As for the patient-centred medical homes, Dr Munroe said that in order to be allowed to participate in the government’s primary health care phase, doctors with private practices would have been required to have met certain standards.

He said the requirements were too high and most doctors would not have been able to meet them.

A patient-centred medical home is defined by the comprehensiveness of health care services offered, involving nurses, pharmacists, nutritionists, social workers and other things.

“Given the manner in which our primary health care is delivered, the concept of a patient centred medical home is quite foreign to our culture of health care delivery,” Dr Munroe said.

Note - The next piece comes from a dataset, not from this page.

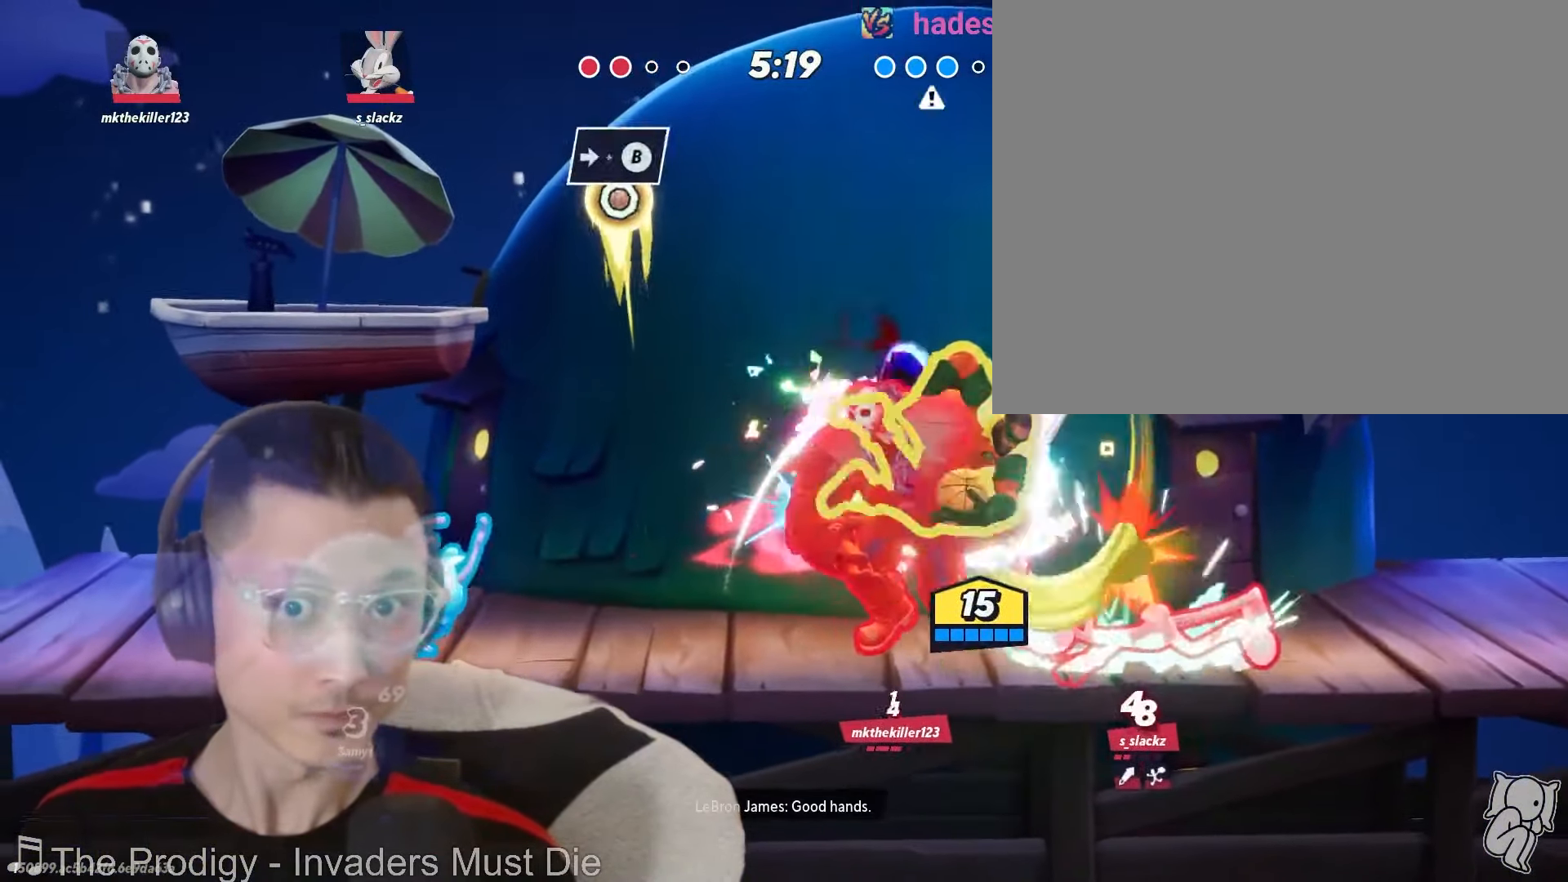
{"dt_ms": 500, "buttons": [], "left_stick": "left", "right_stick": "center", "events": [[117, "left_stick", "right"], [317, "left_stick", "up"], [367, "left_stick", "left"]]}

“We don’t have certain things in our (public) clinics that would be required under the government’s medical home. Yet they were indicating you could only be a part of NHI if you met the qualifications set out under a patient centred medical home. This includes providing Social Services to people and having pharmaceutical and rehab services. Sanigest (Internacional, the government’s lead consultant on NHI,) was telling them this is what is needed and the government then said this is what we will roll out without consulting us properly.

“But no one would’ve met their standard. Right now all private practices must be inspected by a licensed medical board. We could pay up to $4,000 a year for a licence. No government facility has to meet any inspections standard. But the private sector has to pay for licences and meet with the licence board. Do the government clinics have access for disabled people, fire extinguishers or disposal for dresses? They don’t’ have to answer any of that.”

After doctors raised concerns about NHI publicly, Dr Munroe said the government has agreed to revise its standards for patient centred medical homes.

NHI’s primary care phase is expected to come on stream in April.